Rewrite the paragraph of the text on government intervention that begins "Attitudes to the role of the state" as a brief bulleted list that keeps its main facts.
** Opening Reading text block **
There is disagreement among countries on how international rules should address the cross-border spillover effects of increased government intervention in national economies. As a result, trade tensions have arisen.
This paper outlines the state of play and issues of concern in the areas of subsidies, state ownership and control, public procurement, investment screening and controls, and the use of trade remedies. It emphasizes the need for intergovernmental discussions to update existing rules and improve transparency, covering instruments and sectors of interest to a broad set of countries. The paper also calls for more research and analysis on the effects of policy instruments to inform these discussions.
Attitudes to the role of the state in the economy are changing. The COVID-19 pandemic and associated lockdowns and restrictions have accelerated this. Governments have invested in developing vaccines and treatments, supported households and firms, taken stakes in struggling strategic companies and intervened to ensure the supply of essential goods. As economies move towards recovery, governments will have a role to play in encouraging investment, creating jobs and ensuring equitable growth.
** Closing Reading text block **
** Opening Stored data block **
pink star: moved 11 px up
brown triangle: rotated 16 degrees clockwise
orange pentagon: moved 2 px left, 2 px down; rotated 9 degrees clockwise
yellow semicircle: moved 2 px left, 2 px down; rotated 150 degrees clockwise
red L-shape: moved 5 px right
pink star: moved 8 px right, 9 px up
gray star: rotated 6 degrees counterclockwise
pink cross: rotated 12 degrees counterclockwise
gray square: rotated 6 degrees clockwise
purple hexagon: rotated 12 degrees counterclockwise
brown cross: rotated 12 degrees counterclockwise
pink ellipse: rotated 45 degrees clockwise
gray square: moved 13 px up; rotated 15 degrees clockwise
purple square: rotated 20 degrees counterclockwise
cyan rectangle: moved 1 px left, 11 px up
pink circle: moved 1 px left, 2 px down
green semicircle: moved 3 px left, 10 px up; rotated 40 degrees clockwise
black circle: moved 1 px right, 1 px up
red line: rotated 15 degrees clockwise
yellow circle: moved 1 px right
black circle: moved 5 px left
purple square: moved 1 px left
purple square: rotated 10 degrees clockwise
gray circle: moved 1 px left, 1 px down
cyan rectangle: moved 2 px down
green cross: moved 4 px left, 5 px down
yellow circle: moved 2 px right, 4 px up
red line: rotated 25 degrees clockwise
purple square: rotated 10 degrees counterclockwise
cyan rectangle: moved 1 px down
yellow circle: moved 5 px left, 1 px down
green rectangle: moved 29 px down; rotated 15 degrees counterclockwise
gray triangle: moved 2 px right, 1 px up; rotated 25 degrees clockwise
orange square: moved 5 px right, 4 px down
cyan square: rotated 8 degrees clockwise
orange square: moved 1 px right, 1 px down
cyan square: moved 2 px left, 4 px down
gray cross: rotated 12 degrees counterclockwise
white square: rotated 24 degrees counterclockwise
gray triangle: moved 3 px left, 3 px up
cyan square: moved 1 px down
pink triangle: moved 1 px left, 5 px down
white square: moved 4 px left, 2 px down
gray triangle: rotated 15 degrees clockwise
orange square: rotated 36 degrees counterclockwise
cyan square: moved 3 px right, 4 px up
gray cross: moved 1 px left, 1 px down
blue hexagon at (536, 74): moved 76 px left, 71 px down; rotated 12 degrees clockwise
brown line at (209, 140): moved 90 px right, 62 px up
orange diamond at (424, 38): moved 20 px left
** Closing Stored data block **
— Solution to the exercise —
- Attitudes to the state's role in the economy are changing, and the COVID-19 pandemic, lockdowns and restrictions have sped this up.
- Governments have:
  - invested in vaccines and treatments
  - supported households and firms
  - taken stakes in struggling strategic companies
  - intervened to secure the supply of essential goods
- During recovery, governments will help encourage investment, create jobs and ensure equitable growth.